In any practical situation we very seldom know everything we need to know about the population being sampled, which is usually why we are sampling it, or its parameters. Given a choice of possible populations, assuming your sample reflects the composition of the population it was drawn from, the best choice is whichever population had the maximum likelihood of yielding your observed result.
To illustrate how a maximum likelihood statistic might be fitted let us employ an everyday statistic whose properties you should be familiar with.
For example, suppose you have a sample of 7 nvCJD patients. Of these, three patients show a clear positive response to a new but controversial type of chemotherapy, the remaining four do not. Ignoring the problems of estimators, assuming our observed proportion of successes is merely an estimate of the population as a whole, let us compare the likelihood of observing these results for a range of this parameter.
Assuming each of our observations represents its population, you might reasonably assume you had a 3 out of seven chance ( P ) of each result being a success, and a 4 in seven chance ( 1-P or Q ) it would be a failure. Since we have no idea of what the true proportion of successes really is, let us make a series of guesses as to what P might be - assuming P could be anywhere from zero to one.
Logically, because the only information we have on its population is our sample, that combination of results has the maximum likelihood of arising when p=P - for other statistics and estimators this relation is not so straightforward! The graph below shows the probability of p=3/7 arising given 50 possible values of P and, as you might expect, the proportion yielding the highest likelihood was very close to P= f/n = 3/7 - suggesting the maximum likelihood estimate of P, given a binomial model, is not (for instance) f/(n-1) or (f-0.5)/(n-0.5)

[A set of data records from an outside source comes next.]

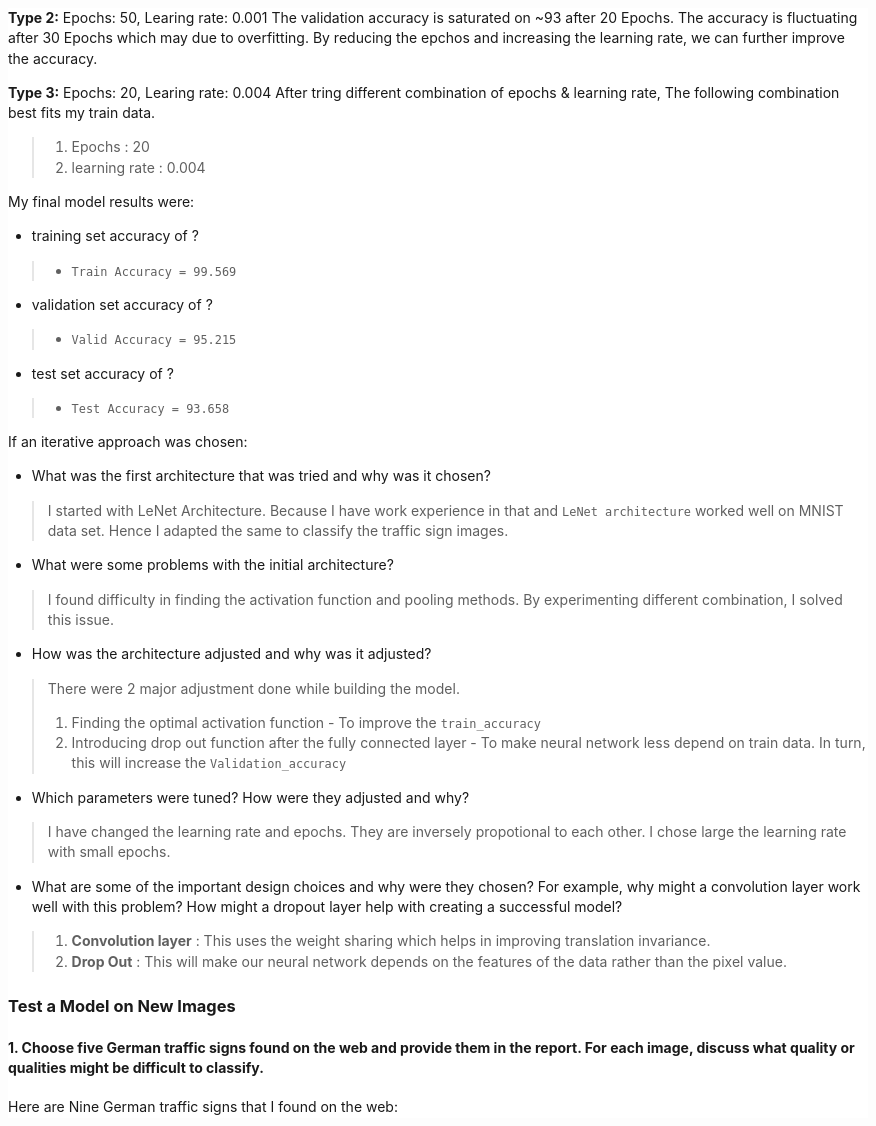 **Type 2:** Epochs: 50, Learing rate: 0.001
The validation accuracy is saturated on ~93 after 20 Epochs. The accuracy is fluctuating after 30 Epochs which may due to overfitting. By reducing the epchos and increasing the learning rate, we can further improve the accuracy.


**Type 3:** Epochs: 20, Learing rate: 0.004
After tring different combination of epochs & learning rate, The following combination best fits my train data.
> 1. Epochs        : 20 
> 2. learning rate : 0.004

My final model results were:
* training set accuracy of ?
>* `Train Accuracy = 99.569`
* validation set accuracy of ? 
>* `Valid Accuracy = 95.215`
* test set accuracy of ?
>* `Test Accuracy = 93.658`

If an iterative approach was chosen:
* What was the first architecture that was tried and why was it chosen?
> I started with LeNet Architecture. Because I have work experience in that and `LeNet architecture` worked well on MNIST data set. Hence I adapted the same to classify the traffic sign images.

* What were some problems with the initial architecture?
> I found difficulty in finding the activation function and pooling methods. By experimenting different combination, I solved this issue.

* How was the architecture adjusted and why was it adjusted? 
> There were 2 major adjustment done while building the model.
> 1. Finding the optimal activation function - To improve the `train_accuracy`
> 2. Introducing drop out function after the fully connected layer - To make neural network less depend on train data. In turn, this will increase the `Validation_accuracy`

* Which parameters were tuned? How were they adjusted and why?
> I have changed the learning rate and epochs. They are inversely propotional to each other. I chose large the learning rate with small epochs.

* What are some of the important design choices and why were they chosen? For example, why might a convolution layer work well with this problem? How might a dropout layer help with creating a successful model?
>1. **Convolution layer** : This uses the weight sharing which helps in improving translation invariance.
>2. **Drop Out** : This will make our neural network depends on the features of the data rather than the pixel value.
 

### Test a Model on New Images

#### 1. Choose five German traffic signs found on the web and provide them in the report. For each image, discuss what quality or qualities might be difficult to classify.

Here are Nine German traffic signs that I found on the web:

Notice that, although this looks like a binomial distribution, the graph above is a likelihood function. Nevertheless, by assuming that these observations are independent and random, we are implicitly assuming they would be binomially distributed. If however, there is appreciable measurement error, or these results are in some way associated, this model may be highly unrealistic.
In order to calculate a maximum likelihood, you must assume you know how your population is distributed.
A 'maximum likelihood' statistic assumes your data represents a specific defined population - if that is not the case NO statistic can be described thus.
Some common maximum likelihood statistics are:
- The arithmetic mean, it provides the maximum likelihood estimate of the population mean when observations are randomly selected from a normal population.
- The sample proportion, p, gives the MLE of the population proportion (P) when p is distributed binomially.
- The line predicted by an ordinary linear regression when errors about that line represent a normal population whose mean is zero, and they are uniformly distributed along that line.
Note: When calculated from sufficiently large samples quite a few maximum likelihood statistics have an approximately normal distribution, and their bias converges to zero - although some converge to this asymptotic behaviour quite slowly.
- For example, when calculated from normally distributed samples, the population variance formula provides the maximum likelihood estimate with a bias of n/(n-1).
As a result, maximum likelihood estimators are commonly fitted and tested assuming a normal distribution - even for very small sample sizes.